The plot has a pleasing simplicity to it, too. Given Casino Royale’s remit was to ground the franchise, why complain that the stakes are so low? Let the flamboyance come later. The film is already complicated enough by framing itself as a direct sequel, complete with return appearances by every major surviving character from its predecessor. Besides, while all that stuff about Bolivian water supplies might be small fry for Bond, don’t forget that a) this just happens to be something he’s stumbled upon while his mind is fogged by thoughts of vengeance and b) it sets up Quantum as a far more credible and shadowy force than the Cold War warriors of yore – a corporate evil buying up the planet one deal at a time. This is a smart approach, reminiscent of the early Connery films’ gradual introduction of SPECTRE, and it suddenly occurs that the film that ruined the franchise was You Only Live Twice. Once we’d seen Blofeld’s volcano base, there was nowhere to go but camp.
Quantum Of Solace is a long way from that; aside from one movie-stoopid sequence involving a parachute, it maintains a fierce integrity to its rough-and-ready aesthetic throughout. Those complaints about Bradley? Justified on one level, since the stunts are second-hand Bourne – but insane accusations in the light of how bravura the action is compared to so much of 20th Century Bond. Can’t tell what’s going on? You’re not supposed to. The double-opening salvo of steel-smashing car chase and scaffold-swinging fight sequence define Quantum’s mechanics as fractured and restless, much like the hero.

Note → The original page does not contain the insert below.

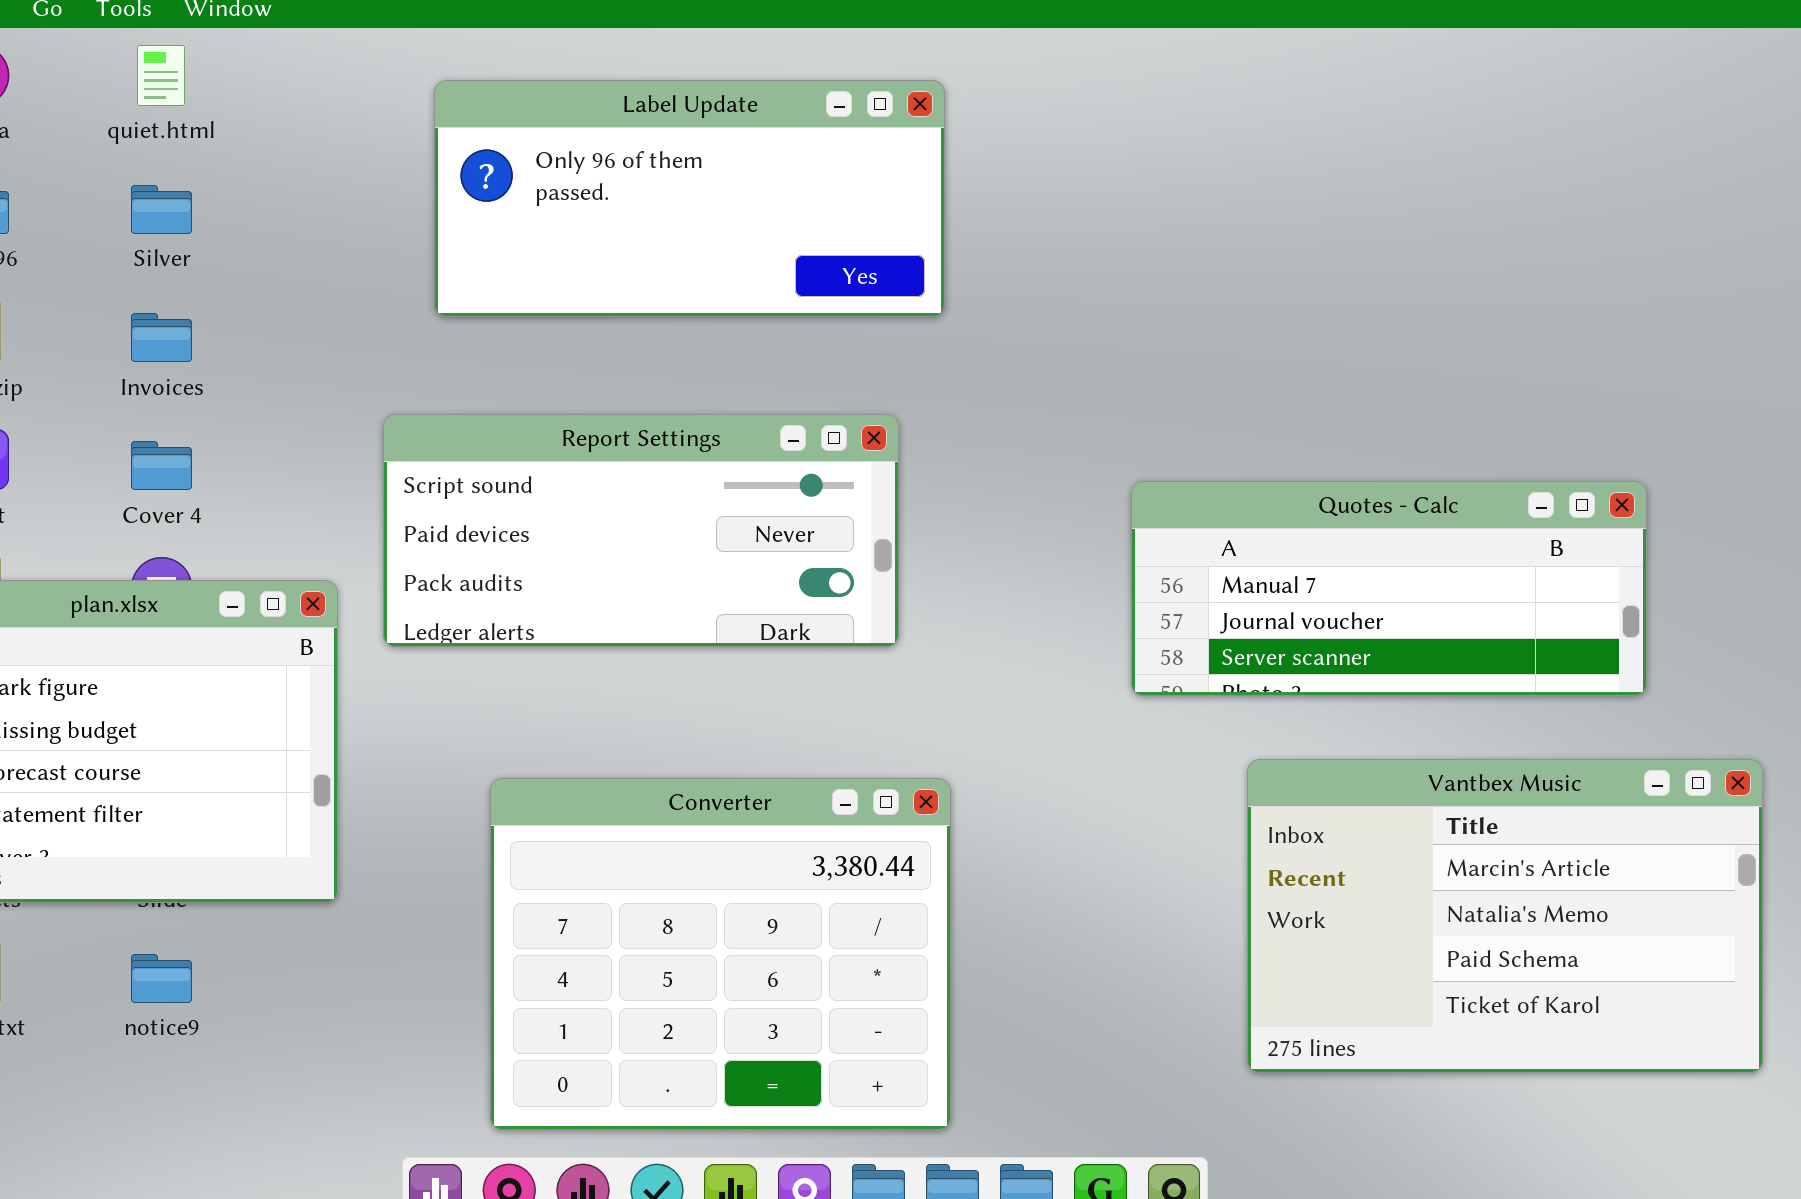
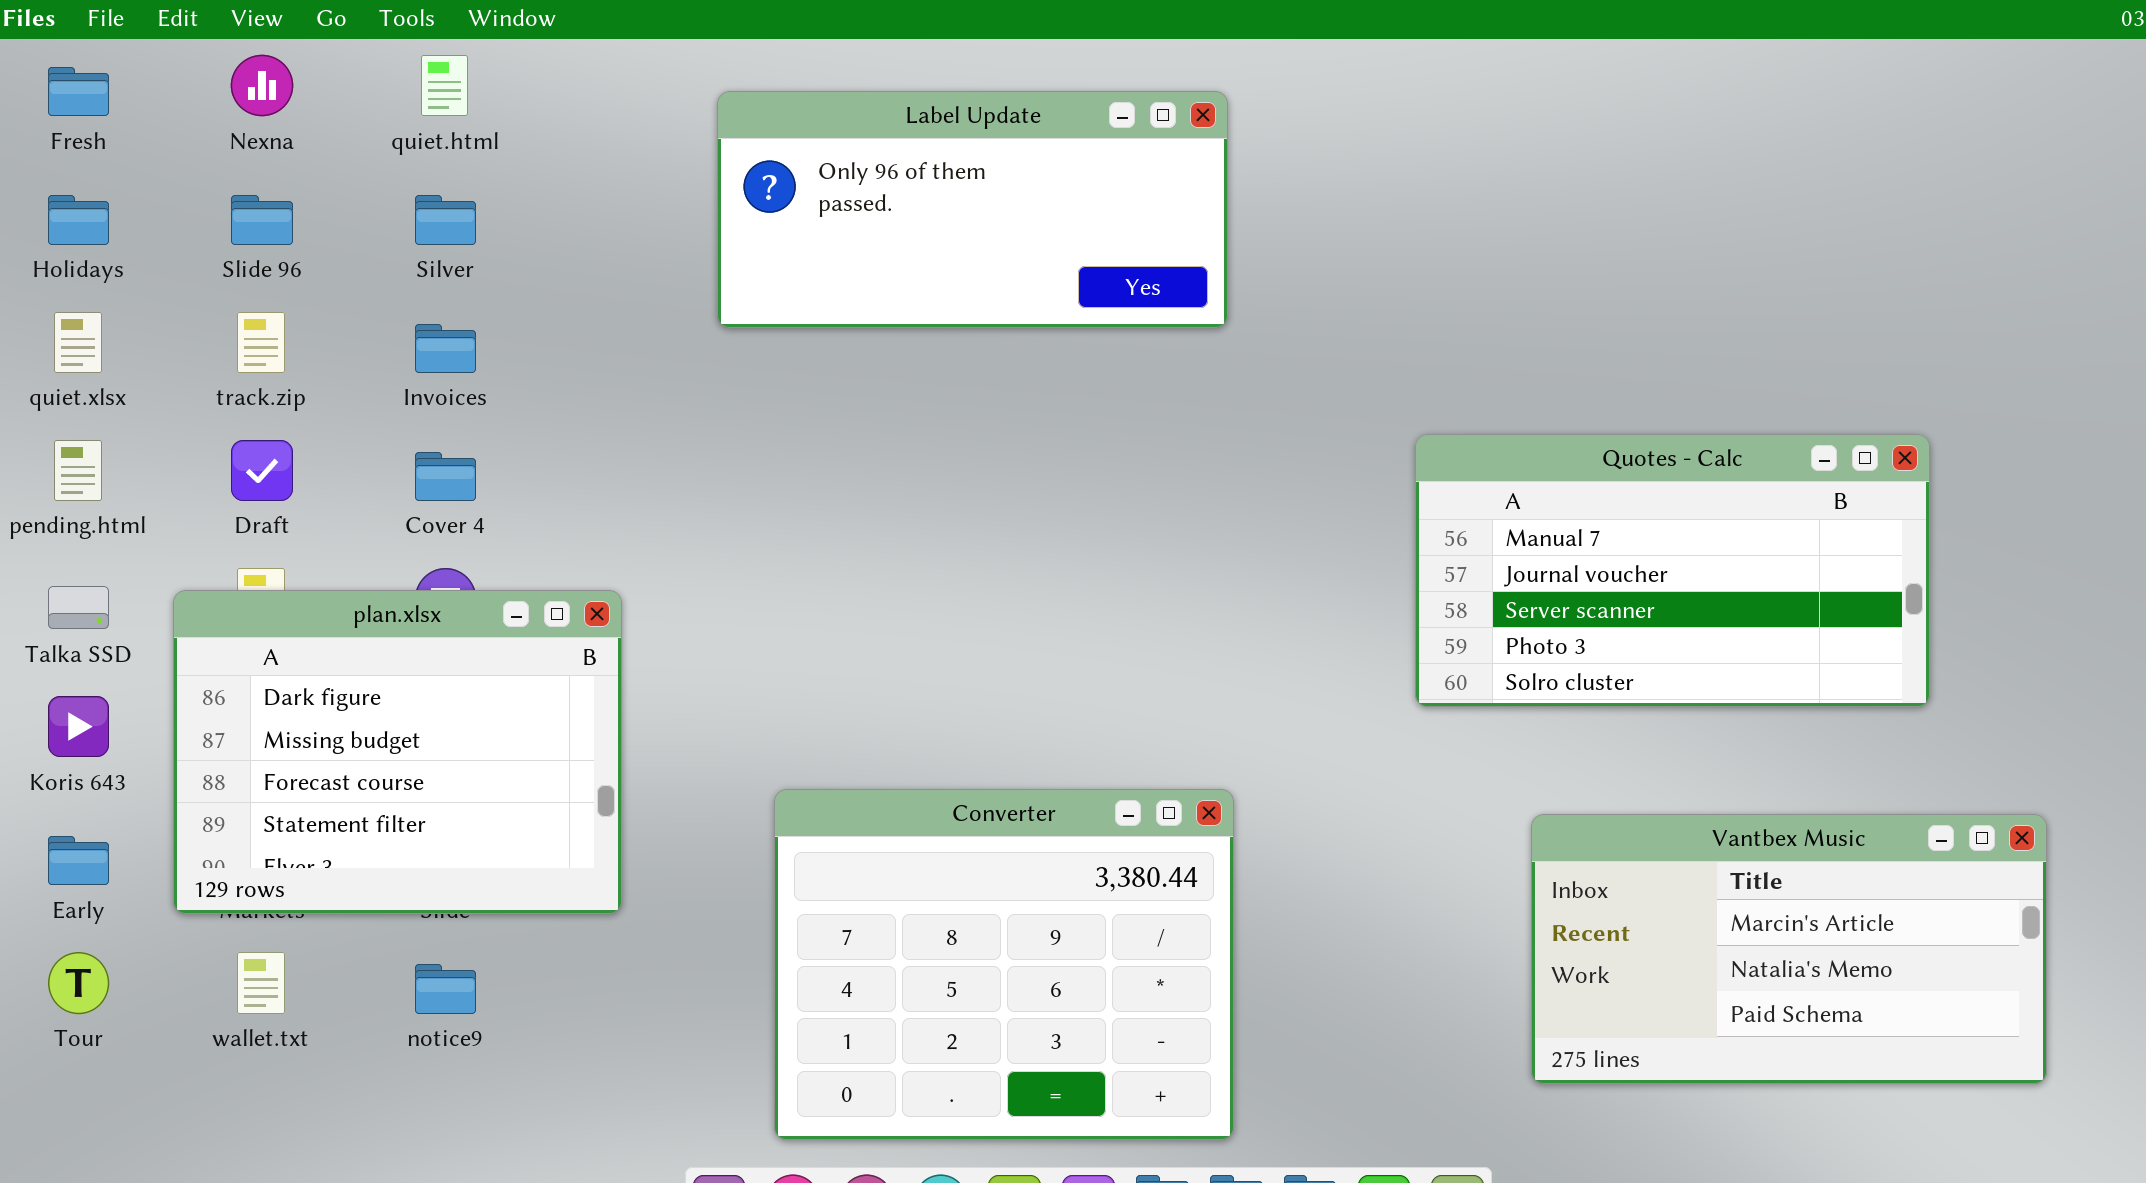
Report Settings: [383,414,899,647] -> none, closed
Quotes - Calc: [1131,481,1647,696] -> [1415,434,1930,707], resized
Vantbex Music: [1247,759,1763,1073] -> [1531,814,2047,1084], resized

Does this make the film a mere Bourne-clone? Not really, although the downbeat final scene in snowy Russia is rather too close to the ending of The Bourne Supremacy for anybody’s liking. But nobody could mistake Bond’s infiltration of a villainous rendez-vous at a Tosca opera, or the eye-catching conflagration of a desert hotel’s angular architecture, as belonging to any other action hero… and yet the handling is decidedly highbrow. The difference is that Marc Forster, a filmmaker with art-house leanings that the traditional pragmatic Bond director never possessed, is busy breaking the familiar iconography into shards for future films to rebuild. It’s like Jack White’s theme tune: all the elements of a classic Bond song are there, but not necessarily in the order we’re used to. That’s not much comfort to the die-hard BlogalongaBonders, but check the title. This film isn’t in the comfort business.
The other difference from Bourne is that, where Jason Bourne was an accidental killer, here there’s no doubting 007’s credentials as a cold-blooded bastard….which leads nicely to the film’s other auteur: Daniel Craig. There’s some smart casting – Roman Polanski lookalike Mathieu Amalric makes a marvellously lizardly villain who suits the film’s low-key tone perfectly – but this is Craig’s show. This is a portrait of a man in motion, who stops only to size up his next opponent with those frighteningly icy eyes. Critics might say there’s no humour there – as they did the last time Bond went rogue, in Licence to Kill – but Craig delivers something better: charisma.